> _Records from a data source_
----

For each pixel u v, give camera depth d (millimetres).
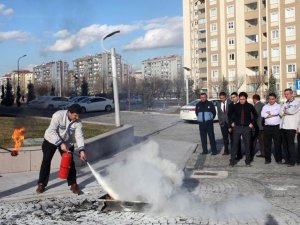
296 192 7652
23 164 9461
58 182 8453
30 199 7234
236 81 64875
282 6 62312
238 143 10906
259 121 11688
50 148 7531
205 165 10867
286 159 10789
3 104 59594
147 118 28562
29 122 16672
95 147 11164
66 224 5848
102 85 84125
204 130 12750
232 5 71312
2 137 11586
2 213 6418
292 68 61719
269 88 54688
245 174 9570
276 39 63469
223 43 73125
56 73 79188
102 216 6242
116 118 15703
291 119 10469
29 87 70500
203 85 78250
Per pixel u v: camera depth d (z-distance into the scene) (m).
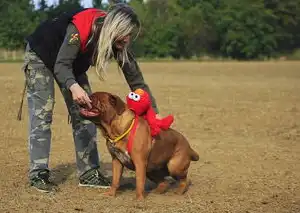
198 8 70.19
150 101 6.54
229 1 72.12
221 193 6.89
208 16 70.38
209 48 70.75
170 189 7.05
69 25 6.44
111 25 6.10
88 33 6.29
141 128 6.24
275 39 72.38
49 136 6.86
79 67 6.64
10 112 15.23
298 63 57.22
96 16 6.34
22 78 29.31
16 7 64.88
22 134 11.63
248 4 72.00
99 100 6.14
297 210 6.17
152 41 67.31
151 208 6.11
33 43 6.64
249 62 60.09
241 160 9.08
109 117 6.16
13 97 19.45
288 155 9.56
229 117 14.57
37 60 6.67
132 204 6.25
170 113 15.27
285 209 6.20
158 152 6.46
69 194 6.71
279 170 8.32
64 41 6.33
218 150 9.96
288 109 16.55
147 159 6.39
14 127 12.55
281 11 74.38
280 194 6.86
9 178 7.52
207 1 72.00
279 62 60.44
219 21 70.31
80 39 6.26
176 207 6.17
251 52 70.06
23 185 7.10
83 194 6.73
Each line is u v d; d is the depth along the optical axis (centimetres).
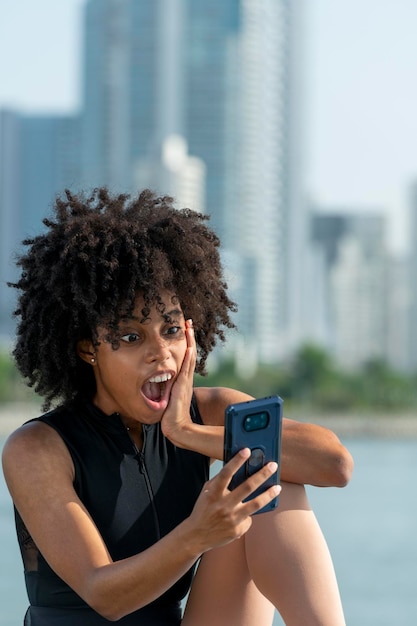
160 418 278
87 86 15300
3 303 10600
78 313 278
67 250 276
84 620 274
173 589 289
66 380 285
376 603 1252
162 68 15162
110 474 279
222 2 15325
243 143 15238
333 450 279
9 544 1380
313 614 265
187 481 292
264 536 272
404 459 6156
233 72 15250
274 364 10738
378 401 10062
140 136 15125
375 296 16500
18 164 16988
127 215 289
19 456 271
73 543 260
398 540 2070
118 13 15225
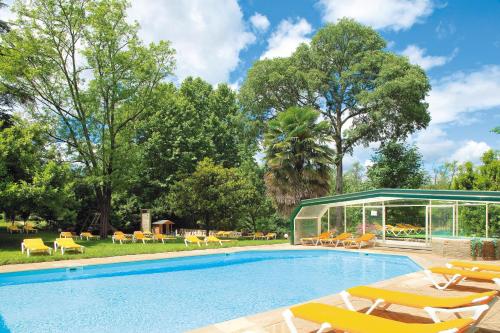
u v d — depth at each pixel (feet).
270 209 114.62
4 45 80.33
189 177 97.96
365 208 72.08
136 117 99.19
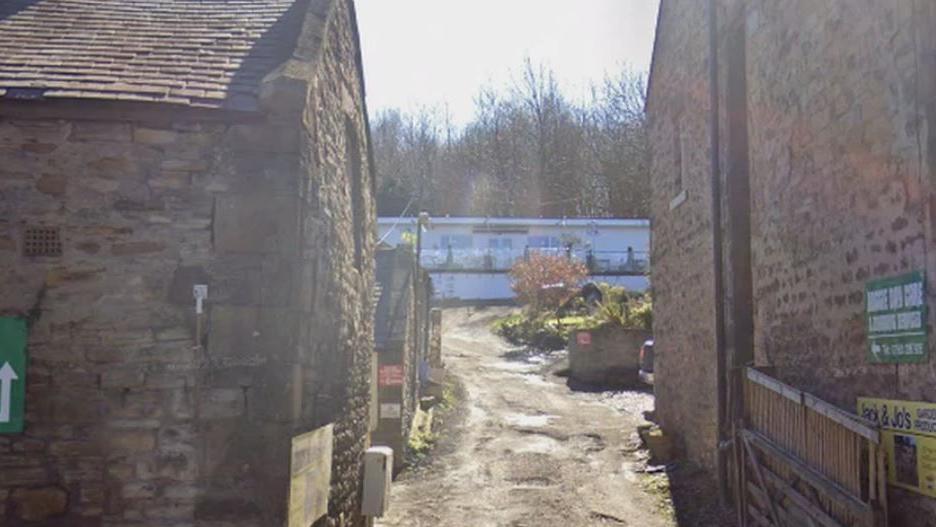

----

> _What is expected_
Copy each line of the entries that includes the word "pixel".

> _Exercise response_
For each pixel u v, give camera depth d (millimetres).
Per pixel u v: camera depth d (z-distance into the scene) (m).
u v d — depth at each pixel (feet).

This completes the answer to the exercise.